=== ACTIVITY ===
Rewrite every line of the data below as a JSON list of strings, one string per line, leaving out blank lines.

=== AVAILABLE RECORDS ===
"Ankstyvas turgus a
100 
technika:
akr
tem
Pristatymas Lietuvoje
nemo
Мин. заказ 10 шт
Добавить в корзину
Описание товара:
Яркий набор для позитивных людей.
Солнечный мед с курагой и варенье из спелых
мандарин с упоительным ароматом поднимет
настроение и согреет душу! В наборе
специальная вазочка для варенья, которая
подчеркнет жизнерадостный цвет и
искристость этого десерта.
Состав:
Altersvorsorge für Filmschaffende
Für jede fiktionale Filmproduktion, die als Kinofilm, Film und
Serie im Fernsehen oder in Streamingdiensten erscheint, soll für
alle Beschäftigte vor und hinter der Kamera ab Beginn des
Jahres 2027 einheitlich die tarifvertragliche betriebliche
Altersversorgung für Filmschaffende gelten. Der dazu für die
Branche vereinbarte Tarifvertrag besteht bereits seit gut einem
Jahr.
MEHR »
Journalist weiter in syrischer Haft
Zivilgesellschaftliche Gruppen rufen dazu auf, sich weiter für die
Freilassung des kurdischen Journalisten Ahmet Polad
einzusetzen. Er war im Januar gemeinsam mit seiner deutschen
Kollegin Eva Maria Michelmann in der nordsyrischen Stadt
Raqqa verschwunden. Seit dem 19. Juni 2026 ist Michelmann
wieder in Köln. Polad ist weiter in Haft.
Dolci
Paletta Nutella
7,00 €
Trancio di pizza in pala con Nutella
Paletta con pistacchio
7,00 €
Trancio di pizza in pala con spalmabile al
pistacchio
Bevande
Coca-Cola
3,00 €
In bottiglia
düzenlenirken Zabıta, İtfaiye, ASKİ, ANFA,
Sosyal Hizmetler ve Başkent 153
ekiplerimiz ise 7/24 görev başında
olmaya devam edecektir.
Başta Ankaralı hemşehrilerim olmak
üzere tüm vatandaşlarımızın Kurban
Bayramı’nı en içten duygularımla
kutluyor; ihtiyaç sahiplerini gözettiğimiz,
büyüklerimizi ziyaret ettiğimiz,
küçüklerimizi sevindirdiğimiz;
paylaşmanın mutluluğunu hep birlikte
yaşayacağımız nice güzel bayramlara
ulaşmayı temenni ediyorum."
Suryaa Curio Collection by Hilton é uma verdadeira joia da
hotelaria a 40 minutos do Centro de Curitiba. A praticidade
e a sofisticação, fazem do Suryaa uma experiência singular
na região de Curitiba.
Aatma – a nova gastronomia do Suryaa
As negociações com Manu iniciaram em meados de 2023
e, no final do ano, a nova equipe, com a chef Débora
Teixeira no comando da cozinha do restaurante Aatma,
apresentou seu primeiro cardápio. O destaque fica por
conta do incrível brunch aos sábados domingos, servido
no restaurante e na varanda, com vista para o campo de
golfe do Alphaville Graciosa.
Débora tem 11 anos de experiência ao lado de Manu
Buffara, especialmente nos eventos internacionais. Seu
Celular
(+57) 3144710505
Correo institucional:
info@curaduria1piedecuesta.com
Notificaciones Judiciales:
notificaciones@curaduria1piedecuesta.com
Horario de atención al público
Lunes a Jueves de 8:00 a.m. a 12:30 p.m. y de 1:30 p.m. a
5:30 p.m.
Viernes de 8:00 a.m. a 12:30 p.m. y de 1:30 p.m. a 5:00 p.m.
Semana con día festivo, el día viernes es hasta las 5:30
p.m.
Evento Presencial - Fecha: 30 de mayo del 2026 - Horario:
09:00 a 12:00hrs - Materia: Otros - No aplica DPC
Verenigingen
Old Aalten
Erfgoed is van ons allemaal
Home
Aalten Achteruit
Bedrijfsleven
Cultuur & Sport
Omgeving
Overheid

=== SOLUTION TO THE PROBLEM ===
[
  "\"Ankstyvas turgus a",
  "100 ",
  "technika:",
  "akr",
  "tem",
  "Pristatymas Lietuvoje",
  "nemo",
  "Мин. заказ 10 шт",
  "Добавить в корзину",
  "Описание товара:",
  "Яркий набор для позитивных людей.",
  "Солнечный мед с курагой и варенье из спелых",
  "мандарин с упоительным ароматом поднимет",
  "настроение и согреет душу! В наборе",
  "специальная вазочка для варенья, которая",
  "подчеркнет жизнерадостный цвет и",
  "искристость этого десерта.",
  "Состав:",
  "Altersvorsorge für Filmschaffende",
  "Für jede fiktionale Filmproduktion, die als Kinofilm, Film und",
  "Serie im Fernsehen oder in Streamingdiensten erscheint, soll für",
  "alle Beschäftigte vor und hinter der Kamera ab Beginn des",
  "Jahres 2027 einheitlich die tarifvertragliche betriebliche",
  "Altersversorgung für Filmschaffende gelten. Der dazu für die",
  "Branche vereinbarte Tarifvertrag besteht bereits seit gut einem",
  "Jahr.",
  "MEHR »",
  "Journalist weiter in syrischer Haft",
  "Zivilgesellschaftliche Gruppen rufen dazu auf, sich weiter für die",
  "Freilassung des kurdischen Journalisten Ahmet Polad",
  "einzusetzen. Er war im Januar gemeinsam mit seiner deutschen",
  "Kollegin Eva Maria Michelmann in der nordsyrischen Stadt",
  "Raqqa verschwunden. Seit dem 19. Juni 2026 ist Michelmann",
  "wieder in Köln. Polad ist weiter in Haft.",
  "Dolci",
  "Paletta Nutella",
  "7,00 €",
  "Trancio di pizza in pala con Nutella",
  "Paletta con pistacchio",
  "7,00 €",
  "Trancio di pizza in pala con spalmabile al",
  "pistacchio",
  "Bevande",
  "Coca-Cola",
  "3,00 €",
  "In bottiglia",
  "düzenlenirken Zabıta, İtfaiye, ASKİ, ANFA,",
  "Sosyal Hizmetler ve Başkent 153",
  "ekiplerimiz ise 7/24 görev başında",
  "olmaya devam edecektir.",
  "Başta Ankaralı hemşehrilerim olmak",
  "üzere tüm vatandaşlarımızın Kurban",
  "Bayramı’nı en içten duygularımla",
  "kutluyor; ihtiyaç sahiplerini gözettiğimiz,",
  "büyüklerimizi ziyaret ettiğimiz,",
  "küçüklerimizi sevindirdiğimiz;",
  "paylaşmanın mutluluğunu hep birlikte",
  "yaşayacağımız nice güzel bayramlara",
  "ulaşmayı temenni ediyorum.\"",
  "Suryaa Curio Collection by Hilton é uma verdadeira joia da",
  "hotelaria a 40 minutos do Centro de Curitiba. A praticidade",
  "e a sofisticação, fazem do Suryaa uma experiência singular",
  "na região de Curitiba.",
  "Aatma – a nova gastronomia do Suryaa",
  "As negociações com Manu iniciaram em meados de 2023",
  "e, no final do ano, a nova equipe, com a chef Débora",
  "Teixeira no comando da cozinha do restaurante Aatma,",
  "apresentou seu primeiro cardápio. O destaque fica por",
  "conta do incrível brunch aos sábados domingos, servido",
  "no restaurante e na varanda, com vista para o campo de",
  "golfe do Alphaville Graciosa.",
  "Débora tem 11 anos de experiência ao lado de Manu",
  "Buffara, especialmente nos eventos internacionais. Seu",
  "Celular",
  "(+57) 3144710505",
  "Correo institucional:",
  "info@curaduria1piedecuesta.com",
  "Notificaciones Judiciales:",
  "notificaciones@curaduria1piedecuesta.com",
  "Horario de atención al público",
  "Lunes a Jueves de 8:00 a.m. a 12:30 p.m. y de 1:30 p.m. a",
  "5:30 p.m.",
  "Viernes de 8:00 a.m. a 12:30 p.m. y de 1:30 p.m. a 5:00 p.m.",
  "Semana con día festivo, el día viernes es hasta las 5:30",
  "p.m.",
  "Evento Presencial - Fecha: 30 de mayo del 2026 - Horario:",
  "09:00 a 12:00hrs - Materia: Otros - No aplica DPC",
  "Verenigingen",
  "Old Aalten",
  "Erfgoed is van ons allemaal",
  "Home",
  "Aalten Achteruit",
  "Bedrijfsleven",
  "Cultuur & Sport",
  "Omgeving",
  "Overheid"
]